# RUN A SIMPLE LLM USING HUGGINGFACE

### LOGIN TO HUGGINGFACE

In [2]:
import subprocess
from pathlib import Path
import os
from dotenv import load_dotenv

def huggingface_login():
    """
    automates the login process to HuggingFace
    """

    load_dotenv()
    token = os.getenv("HF_TOKEN")

    if not token:
        raise ValueError("HF_TOKEN not found in environment variables or .env file")
    
    try:
        token_path = Path.home() / ".huggingface" / "token"
        token_path.parent.mkdir(parents=True, exist_ok=True)
        token_path.write_text(token)

        os.environ["HF_TOKEN"] = token

        subprocess.run(["huggingface-cli", "login", "--token", token], check=True)
        subprocess.run(["git", "config", "--global", "credential.helper", "store"], check=True)
        print("Successfully logged in to HuggingFace!")

    except subprocess.CalledProcessError as e:
        raise RuntimeError (f"Failed to login to HuggingFace: {e}")

huggingface_login()

Successfully logged in to HuggingFace!


### Tokenizers in Large Language Models (LLMs)
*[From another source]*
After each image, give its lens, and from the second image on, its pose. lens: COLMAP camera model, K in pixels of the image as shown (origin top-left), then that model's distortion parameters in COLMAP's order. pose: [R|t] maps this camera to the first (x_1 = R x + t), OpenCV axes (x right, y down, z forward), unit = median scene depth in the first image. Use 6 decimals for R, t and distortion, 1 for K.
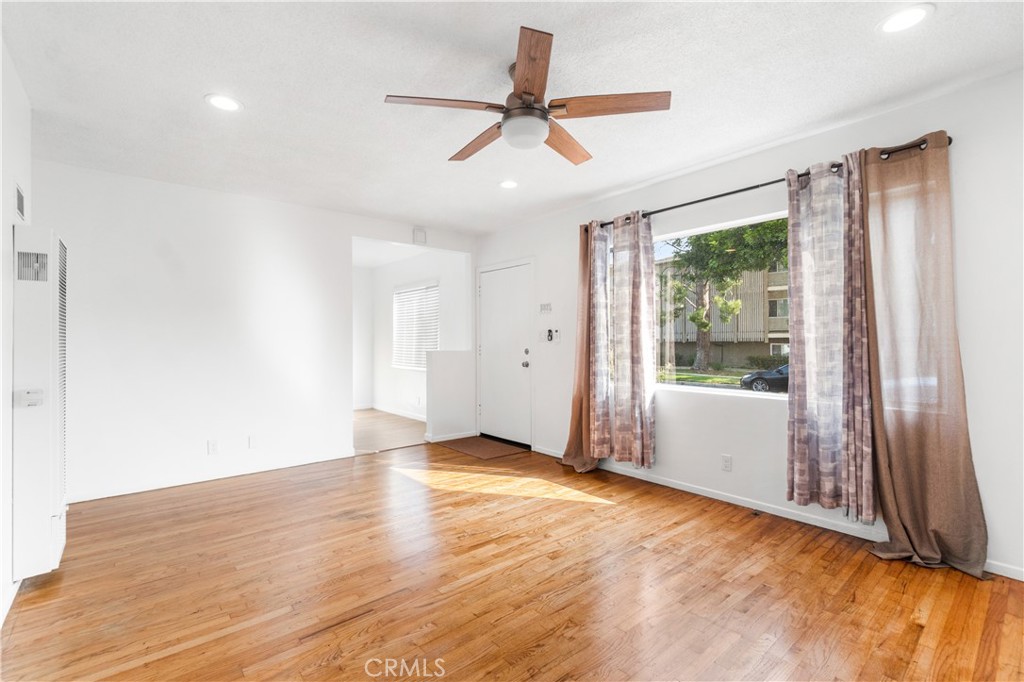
lens RADIAL K [[453.4, 0, 507.3], [0, 453.4, 331.1], [0, 0, 1]] dist [-0.004314, -0.001835]
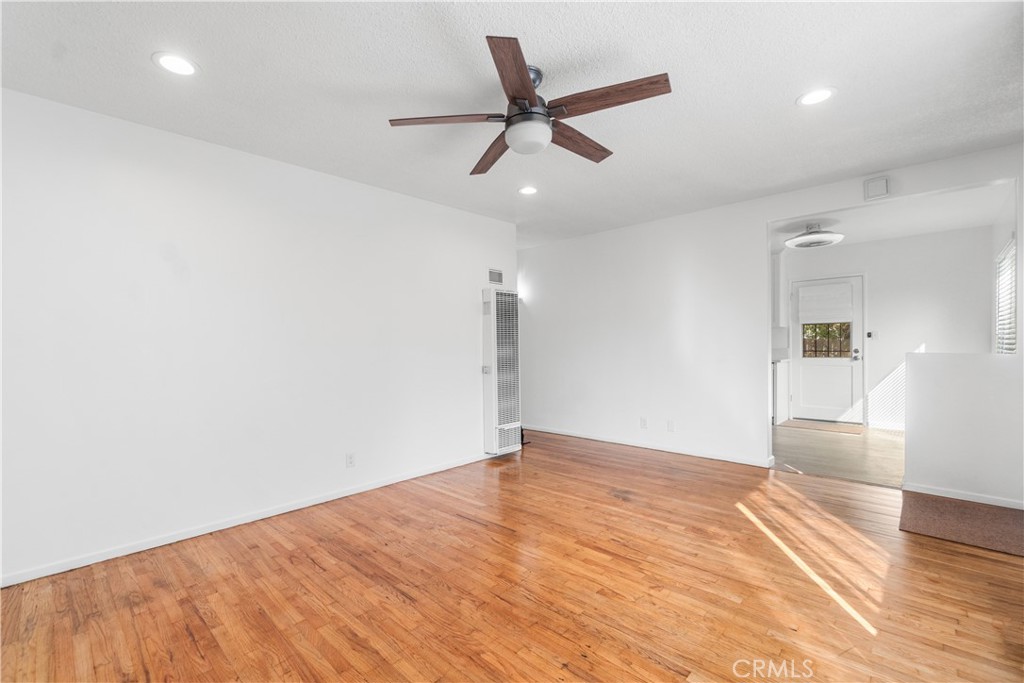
lens RADIAL K [[455.8, 0, 502.3], [0, 455.8, 341.0], [0, 0, 1]] dist [-0.003575, 0.000137]
pose [[0.097351, -0.004268, -0.995241, 0.847594], [0.031899, 0.999490, -0.001166, 0.016150], [0.994739, -0.031634, 0.097438, 0.667288]]
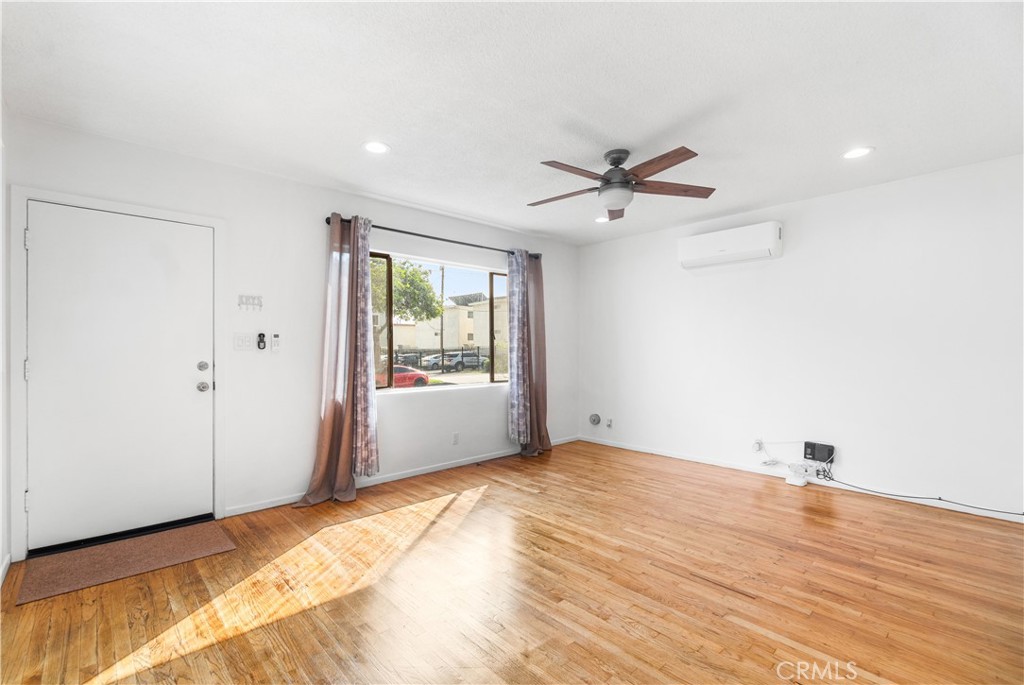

A **tokenizer** is the component of a large language model (LLM) that converts text into smaller pieces—called **tokens**—which the model can understand and process numerically.

For example, take the sentence:  
> “I love Machine Learning!”

A tokenizer might split it into tokens like:  
`["I", " love", " Machine", " Learning", "!"]`

Each token is then mapped to a unique number (an ID), such as:  
`[100, 567, 8921, 2205, 33]`

These IDs are what the LLM actually reads. Different tokenizers can split text differently—some by words, others by subwords or even characters—depending on how they were trained.

The reverse process, **decoding**, converts token IDs back into readable text. For instance, decoding `[100, 567, 8921, 2205, 33]` would reconstruct the original:  
> “I love Machine Learning!”

In short, **tokenization** turns human language into numbers for the model, while **decoding** turns the model’s numeric outputs back into human language.


### How Tokenizers Are Trained
!!!!! Complete here

In [30]:
from transformers import AutoTokenizer, AutoModelForCausalLM
import torch

import warnings
warnings.filterwarnings("ignore")

# torch.backends.cudnn.enabled = False
         
device = "cuda" if torch.cuda.is_available() else "cpu"
# device = "cpu" # "cpu" or "cuda"

# model_name = "google/gemma-3-270m"
model_name = "google/gemma-3-270m-it"
prompt = "How you would explain machine learning in simple words?"

# load tokenizer and model
tokenizer = AutoTokenizer.from_pretrained(model_name)
model = AutoModelForCausalLM.from_pretrained(
    model_name,
    # torch_dtype controls precision for standard loading and tells PyTorch how to store and compute all model weights and activations
    torch_dtype=torch.float32, # NOTE: only float32 and float64 work on CPU
    device_map=device, # auto, cpu, cuda, cuda: 0 etc.
)

# inputs = tokenizer(prompt, return_tensors="pt")
formatted_prompt = f"<start_of_turn>user\n{prompt}<end_of_turn>\n<start_of_turn>model\n"
inputs = tokenizer(formatted_prompt, return_tensors="pt")

print(f"User's Prompt:\n{prompt}")
print("Bot:")
with torch.no_grad():
    generated_ids = model.generate(
        **inputs,
        max_new_tokens=256,
        do_sample=True,
        temperature=0.7
    )

### EXTRACT RESPONSE
# decode all tokens to text
generated_text = tokenizer.decode(generated_ids[0], skip_special_tokens=False)

# remove the input part (prompt) so only new tokens remain
input_text = tokenizer.decode(inputs["input_ids"][0], skip_special_tokens=False)
response_text = generated_text[len(input_text):]

# cleanup (remove special tags or whitespace)
response_text = response_text.replace("<end_of_turn>", "").strip()

print(response_text)

Setting `pad_token_id` to `eos_token_id`:1 for open-end generation.


User's Prompt:
How you would explain machine learning in simple words?
Bot:
Imagine you have a bunch of data. Machine learning is like teaching a computer to learn from that data! 

Here's how it works:

*   **Learning from data:** You feed the computer lots of examples.
*   **Finding patterns:** The computer looks at the examples and tries to find patterns, like "If you see this example, it's likely to be a spam email."
*   **Making predictions:** Based on these patterns, the computer tries to make predictions about new, unseen data.
*   **Giving it feedback:** You give the computer feedback, like "That's not right."
*   **Learning from feedback:** The computer adjusts its model based on the feedback, making it better at predicting the future.

So, machine learning is like teaching a computer to learn and improve over time by analyzing data and making predictions.